Album: Wound Response

Label: alt.vinyl

Review date: Nov. 26, 2012


For many, Rhodri Davies is inextricably tied to the New London Silence, a term that seemed useful when it popped up in Clive Bell’s 2005 Wire article about musicians like Davies, his sister Angharad, Mark Wastell, Phil Durrant, and a group of cohorts who converged on Wastell’s Sound 323 shop and small venues around London in the early 2000s. But like most of these things, by the time a music has been named and cataloged, that shorthand is already shaky. Take a listen to Trem his solo recorded back in 2001, and while in general, there is a translucency and space, there is also plenty of abraded kenesis to the playing. By 2005, he and Wastell were moving toward a more vigorous and active sound as evidenced by Live in Melbourne, a recent issue on Mikroton with Davies on low-fi electronics and Wastell on mixing desk, delay pedals, and amplified detritus.

Which brings us to Davies’ new solo release, Wound Response, a slab of hyper-amplified, over-driven and distorted music for lap harp, transducer, contact mics, overdrive, volume pedal, and two amplifiers (pressed on heavy clear vinyl and packaged in a hand-screened cover designed by frequent musical collaborator Paul Abbott with drawings by Jean-Luc Guionnet). The forcefully shredded, doggedly looping patterns on Wound Respond opener “everything at each moment” burst forth with buffeting intensity. The piece dives in directly and caroms off as the phrasing piles up on itself, accelerating and building a mounting sonic mass, finally exploding with a hanging feedback wail. The sound here brings to mind the raw field recordings of African harp and lyre players or the buzzing junkyard mbiras of Konono No. 1, but there are also traces of Welsh folk music, one of Davies’s roots.

That said, there’s nothing derivative about this music. Davies’s command of the eddied phrasing and shimmering walls of amplified feedback and distressed overtones is in evidence throughout as the oversaturated harmonics and salvos of flayed cyclical patterns crash against each other. Each of the 10 compact pieces are a study in the control of velocity, dynamics and the electronic manipulation of decay.

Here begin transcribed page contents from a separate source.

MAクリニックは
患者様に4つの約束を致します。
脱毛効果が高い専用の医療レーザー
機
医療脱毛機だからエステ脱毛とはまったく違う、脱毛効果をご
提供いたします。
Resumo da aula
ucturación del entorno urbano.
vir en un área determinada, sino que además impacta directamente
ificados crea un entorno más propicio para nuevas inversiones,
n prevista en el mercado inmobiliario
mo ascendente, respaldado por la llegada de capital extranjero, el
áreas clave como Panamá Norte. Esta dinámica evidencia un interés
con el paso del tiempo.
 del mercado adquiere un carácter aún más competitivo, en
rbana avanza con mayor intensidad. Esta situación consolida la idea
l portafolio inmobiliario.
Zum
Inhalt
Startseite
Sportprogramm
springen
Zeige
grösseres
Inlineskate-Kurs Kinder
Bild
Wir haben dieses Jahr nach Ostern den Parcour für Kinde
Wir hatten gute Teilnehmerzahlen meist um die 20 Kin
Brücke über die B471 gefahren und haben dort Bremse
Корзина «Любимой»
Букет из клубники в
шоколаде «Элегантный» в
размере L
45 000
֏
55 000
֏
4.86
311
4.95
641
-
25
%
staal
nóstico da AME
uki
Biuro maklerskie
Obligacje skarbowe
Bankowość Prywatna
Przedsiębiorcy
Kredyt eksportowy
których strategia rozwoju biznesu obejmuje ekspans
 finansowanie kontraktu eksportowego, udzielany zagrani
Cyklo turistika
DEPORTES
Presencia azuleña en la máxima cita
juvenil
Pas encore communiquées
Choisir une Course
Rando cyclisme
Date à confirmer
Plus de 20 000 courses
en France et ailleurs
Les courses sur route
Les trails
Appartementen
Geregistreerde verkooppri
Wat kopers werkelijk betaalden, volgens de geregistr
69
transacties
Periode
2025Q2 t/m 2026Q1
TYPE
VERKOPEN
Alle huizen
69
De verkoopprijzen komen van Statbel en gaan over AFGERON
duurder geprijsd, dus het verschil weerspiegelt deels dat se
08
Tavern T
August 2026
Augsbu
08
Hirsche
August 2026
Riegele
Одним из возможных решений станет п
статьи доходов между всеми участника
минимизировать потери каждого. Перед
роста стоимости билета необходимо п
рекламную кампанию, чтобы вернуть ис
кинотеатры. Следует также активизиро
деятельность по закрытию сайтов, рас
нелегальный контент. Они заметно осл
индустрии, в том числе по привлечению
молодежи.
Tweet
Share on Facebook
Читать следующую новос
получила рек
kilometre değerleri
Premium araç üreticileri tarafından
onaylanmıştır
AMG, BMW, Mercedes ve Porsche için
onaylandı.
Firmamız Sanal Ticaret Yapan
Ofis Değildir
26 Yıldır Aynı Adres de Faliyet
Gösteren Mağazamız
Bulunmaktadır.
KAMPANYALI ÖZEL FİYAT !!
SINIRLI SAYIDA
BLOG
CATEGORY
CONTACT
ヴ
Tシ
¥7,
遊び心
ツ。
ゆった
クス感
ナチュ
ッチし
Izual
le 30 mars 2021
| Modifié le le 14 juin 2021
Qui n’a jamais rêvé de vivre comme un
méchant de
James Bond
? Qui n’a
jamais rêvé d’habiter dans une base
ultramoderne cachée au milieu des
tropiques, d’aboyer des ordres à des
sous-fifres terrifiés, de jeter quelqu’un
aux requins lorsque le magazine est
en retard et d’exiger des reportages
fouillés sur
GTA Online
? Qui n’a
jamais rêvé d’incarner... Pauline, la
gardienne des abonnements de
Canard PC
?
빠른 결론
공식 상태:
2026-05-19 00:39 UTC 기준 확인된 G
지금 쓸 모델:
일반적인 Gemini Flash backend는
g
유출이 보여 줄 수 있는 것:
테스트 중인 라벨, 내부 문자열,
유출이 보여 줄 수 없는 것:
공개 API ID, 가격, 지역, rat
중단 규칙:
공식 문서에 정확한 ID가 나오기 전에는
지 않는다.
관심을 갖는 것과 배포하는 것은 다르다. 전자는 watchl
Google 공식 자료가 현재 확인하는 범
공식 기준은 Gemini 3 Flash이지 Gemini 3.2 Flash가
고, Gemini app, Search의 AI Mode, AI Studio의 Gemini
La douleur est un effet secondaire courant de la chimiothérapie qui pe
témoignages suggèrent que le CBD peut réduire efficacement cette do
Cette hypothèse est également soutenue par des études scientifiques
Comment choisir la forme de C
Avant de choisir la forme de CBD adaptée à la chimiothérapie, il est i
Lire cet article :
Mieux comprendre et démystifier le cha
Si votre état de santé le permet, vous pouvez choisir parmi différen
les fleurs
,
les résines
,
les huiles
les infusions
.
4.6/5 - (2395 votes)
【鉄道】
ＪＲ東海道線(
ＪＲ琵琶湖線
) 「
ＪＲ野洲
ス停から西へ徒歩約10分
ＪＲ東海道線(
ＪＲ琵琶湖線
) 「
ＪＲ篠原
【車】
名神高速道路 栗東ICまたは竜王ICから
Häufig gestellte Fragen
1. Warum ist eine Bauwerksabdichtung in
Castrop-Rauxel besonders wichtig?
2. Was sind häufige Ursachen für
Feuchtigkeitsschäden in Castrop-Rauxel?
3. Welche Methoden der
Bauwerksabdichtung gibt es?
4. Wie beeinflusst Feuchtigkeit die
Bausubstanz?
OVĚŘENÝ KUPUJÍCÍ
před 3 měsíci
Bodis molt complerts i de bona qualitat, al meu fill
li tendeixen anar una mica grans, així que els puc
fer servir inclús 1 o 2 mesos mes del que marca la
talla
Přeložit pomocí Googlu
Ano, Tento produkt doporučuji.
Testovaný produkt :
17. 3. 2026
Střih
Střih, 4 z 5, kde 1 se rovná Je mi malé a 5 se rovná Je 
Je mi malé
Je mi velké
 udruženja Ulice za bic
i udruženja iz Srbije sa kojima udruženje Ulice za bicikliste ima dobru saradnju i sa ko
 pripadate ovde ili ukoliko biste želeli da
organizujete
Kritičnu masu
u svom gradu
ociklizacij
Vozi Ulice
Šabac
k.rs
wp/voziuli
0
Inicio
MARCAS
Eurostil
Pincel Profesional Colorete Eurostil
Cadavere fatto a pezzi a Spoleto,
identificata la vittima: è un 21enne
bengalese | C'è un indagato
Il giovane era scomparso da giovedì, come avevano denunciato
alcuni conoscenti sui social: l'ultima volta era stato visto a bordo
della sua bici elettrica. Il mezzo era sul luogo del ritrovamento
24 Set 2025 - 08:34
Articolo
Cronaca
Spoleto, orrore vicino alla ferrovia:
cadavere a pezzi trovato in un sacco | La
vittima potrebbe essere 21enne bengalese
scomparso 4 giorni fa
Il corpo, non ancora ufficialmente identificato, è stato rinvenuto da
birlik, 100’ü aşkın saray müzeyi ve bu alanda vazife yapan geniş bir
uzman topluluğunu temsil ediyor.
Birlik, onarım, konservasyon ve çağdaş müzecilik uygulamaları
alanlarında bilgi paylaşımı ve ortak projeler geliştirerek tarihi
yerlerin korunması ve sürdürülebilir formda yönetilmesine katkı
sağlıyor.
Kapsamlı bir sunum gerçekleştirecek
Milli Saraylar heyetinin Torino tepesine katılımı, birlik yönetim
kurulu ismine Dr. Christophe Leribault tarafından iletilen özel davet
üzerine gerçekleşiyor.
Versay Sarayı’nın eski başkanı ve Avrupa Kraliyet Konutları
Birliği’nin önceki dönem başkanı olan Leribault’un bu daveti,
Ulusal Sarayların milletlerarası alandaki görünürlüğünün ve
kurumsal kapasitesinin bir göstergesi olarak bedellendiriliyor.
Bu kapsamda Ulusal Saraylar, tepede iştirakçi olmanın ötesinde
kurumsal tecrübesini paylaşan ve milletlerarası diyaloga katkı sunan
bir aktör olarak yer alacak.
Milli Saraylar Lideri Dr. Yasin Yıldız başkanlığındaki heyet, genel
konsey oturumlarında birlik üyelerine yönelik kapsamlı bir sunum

Recorded in December 2011 at Morden Tower, a stone structure dating back to 1290 that forms part of the West Walls of Newcastle upon Tyne, England, the production effectively captures the full sonic detail and richness of this music.

Davies’s playing has always been about the focused placement of timbres within the dynamic balance of densities and massing of sound, from the subtle, amplified textures of a group like Sealed Knot with Mark Wastell and Burkhard Beins, to the exploitation of attack, resonance, and decay of his solo work, to the collective exploration of structural forms of composers like Eliane Radigue or those from the Wandelweiser collective. While Wound Respone might appear a bit brash compared to his “Silent” past, this one really just filters his sensibility through in a slightly different lens.